Edit: or could it be a initrd problem?

----------

## mrv

Hi,

I also just emerged udev into my system. Booting seems to go just fine. However, I recall that I read from some other thread earlier that I need to edit some init script to not extract dev-tarball into the /dev. Is that still valid step? What script do I need to edit?

 -mrv-

----------

## xsteadfastx

 *mrv wrote:*   

> Hi,
> 
> I also just emerged udev into my system. Booting seems to go just fine. However, I recall that I read from some other thread earlier that I need to edit some init script to not extract dev-tarball into the /dev. Is that still valid step? What script do I need to edit?
> 
>  -mrv-

 

which kernel do you use? you didnt changed something in the kernel configuration?

----------

## mrv

I'm using gentoo-dev-sources, currently 2.6.9-gentoo-r6. I disabled devfs support in the kernel.

 -mrv-

----------

## LordBug

Not sure if it would matter, but you might want to check /etc/conf.d/rc.  There's a line in there (I don't remember which) that can toggle DevFS/UDev.  It might be tripping you up.  This file also sets whether or not the Dev tarball is kept or not.  I'd personally suggest setting this to "NO" for UDev.

----------

## xsteadfastx

 *mrv wrote:*   

> I'm using gentoo-dev-sources, currently 2.6.9-gentoo-r6. I disabled devfs support in the kernel.
> 
>  -mrv-

 

you used genkernel? do you use a initrd?

----------

## mrv

 *xsteadfastx wrote:*   

>  *mrv wrote:*   I'm using gentoo-dev-sources, currently 2.6.9-gentoo-r6. I disabled devfs support in the kernel.
> 
>  -mrv- 
> 
> you used genkernel? do you use a initrd?

 

No, I configured the kernel manually and no, I don't use initrd.

 -mrv-

----------

## mrv

 *LordBug wrote:*   

> Not sure if it would matter, but you might want to check /etc/conf.d/rc.  There's a line in there (I don't remember which) that can toggle DevFS/UDev.  It might be tripping you up.  This file also sets whether or not the Dev tarball is kept or not.  I'd personally suggest setting this to "NO" for UDev.

 

Thanks, this was the one I was looking for  :Smile: 

 -mrv-

----------

## xsteadfastx

 *LordBug wrote:*   

> Not sure if it would matter, but you might want to check /etc/conf.d/rc.  There's a line in there (I don't remember which) that can toggle DevFS/UDev.  It might be tripping you up.  This file also sets whether or not the Dev tarball is kept or not.  I'd personally suggest setting this to "NO" for UDev.

*STATED TASK A:* Lay out the listing as a numbered list, covering the stretch from its first line through the line containing "locality: Prados abiertos", with blank lines left out.

*EXERCISE MATERIALS:*

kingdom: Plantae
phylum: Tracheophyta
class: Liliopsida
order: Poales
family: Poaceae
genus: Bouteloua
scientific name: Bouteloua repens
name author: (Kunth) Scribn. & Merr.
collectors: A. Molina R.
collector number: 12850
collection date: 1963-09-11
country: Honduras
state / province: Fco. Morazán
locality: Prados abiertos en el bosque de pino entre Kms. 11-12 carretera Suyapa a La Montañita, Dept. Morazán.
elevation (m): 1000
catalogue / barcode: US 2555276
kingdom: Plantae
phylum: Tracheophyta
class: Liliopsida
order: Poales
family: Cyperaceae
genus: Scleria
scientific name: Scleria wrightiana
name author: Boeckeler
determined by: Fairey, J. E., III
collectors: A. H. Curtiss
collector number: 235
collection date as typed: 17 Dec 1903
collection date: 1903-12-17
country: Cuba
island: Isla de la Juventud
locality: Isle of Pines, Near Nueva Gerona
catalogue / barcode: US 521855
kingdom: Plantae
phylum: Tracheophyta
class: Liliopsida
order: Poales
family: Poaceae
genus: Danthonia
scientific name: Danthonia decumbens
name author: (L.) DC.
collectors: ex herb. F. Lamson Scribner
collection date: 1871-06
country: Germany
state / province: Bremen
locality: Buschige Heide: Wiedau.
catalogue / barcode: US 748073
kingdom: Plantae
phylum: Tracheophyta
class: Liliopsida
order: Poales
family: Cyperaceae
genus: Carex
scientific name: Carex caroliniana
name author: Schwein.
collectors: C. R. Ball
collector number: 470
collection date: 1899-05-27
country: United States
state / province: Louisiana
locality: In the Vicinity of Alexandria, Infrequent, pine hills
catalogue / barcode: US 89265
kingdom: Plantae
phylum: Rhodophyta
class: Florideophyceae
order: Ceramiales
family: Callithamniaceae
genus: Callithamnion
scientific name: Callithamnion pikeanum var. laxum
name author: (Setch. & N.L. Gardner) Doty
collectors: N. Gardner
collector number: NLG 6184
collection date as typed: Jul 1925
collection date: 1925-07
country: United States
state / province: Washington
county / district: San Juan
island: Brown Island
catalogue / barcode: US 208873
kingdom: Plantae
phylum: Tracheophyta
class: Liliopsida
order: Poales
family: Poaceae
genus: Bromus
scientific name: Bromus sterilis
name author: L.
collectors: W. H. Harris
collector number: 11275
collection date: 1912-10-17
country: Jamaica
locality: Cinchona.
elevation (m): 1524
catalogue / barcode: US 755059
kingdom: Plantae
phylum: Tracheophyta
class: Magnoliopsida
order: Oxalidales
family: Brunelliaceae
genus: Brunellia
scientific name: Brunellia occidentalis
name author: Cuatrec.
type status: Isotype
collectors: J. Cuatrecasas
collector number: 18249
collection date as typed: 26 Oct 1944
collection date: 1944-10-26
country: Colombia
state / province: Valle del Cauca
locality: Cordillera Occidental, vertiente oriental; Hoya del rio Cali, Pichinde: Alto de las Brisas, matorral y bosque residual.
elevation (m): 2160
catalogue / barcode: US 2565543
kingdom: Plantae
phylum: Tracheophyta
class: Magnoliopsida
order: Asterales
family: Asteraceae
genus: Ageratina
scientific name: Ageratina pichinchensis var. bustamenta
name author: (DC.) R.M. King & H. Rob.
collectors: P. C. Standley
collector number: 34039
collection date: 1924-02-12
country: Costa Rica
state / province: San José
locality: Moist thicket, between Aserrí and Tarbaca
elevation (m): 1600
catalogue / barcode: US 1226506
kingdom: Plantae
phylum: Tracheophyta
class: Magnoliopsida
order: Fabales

*STATED TASK B:*
Answer these questions about the udev thread, one per line:
(i) Which kernel sources and version does mrv report using?
(ii) Which file does LordBug suggest checking?
(iii) How did mrv configure the kernel, and does mrv use an initrd?

*WRITTEN REPLY A:*
1. kingdom: Plantae
2. phylum: Tracheophyta
3. class: Liliopsida
4. order: Poales
5. family: Poaceae
6. genus: Bouteloua
7. scientific name: Bouteloua repens
8. name author: (Kunth) Scribn. & Merr.
9. collectors: A. Molina R.
10. collector number: 12850
11. collection date: 1963-09-11
12. country: Honduras
13. state / province: Fco. Morazán
14. locality: Prados abiertos en el bosque de pino entre Kms. 11-12 carretera Suyapa a La Montañita, Dept. Morazán.

*WRITTEN REPLY B:*
(i) gentoo-dev-sources, currently 2.6.9-gentoo-r6
(ii) /etc/conf.d/rc
(iii) mrv configured the kernel manually and does not use an initrd.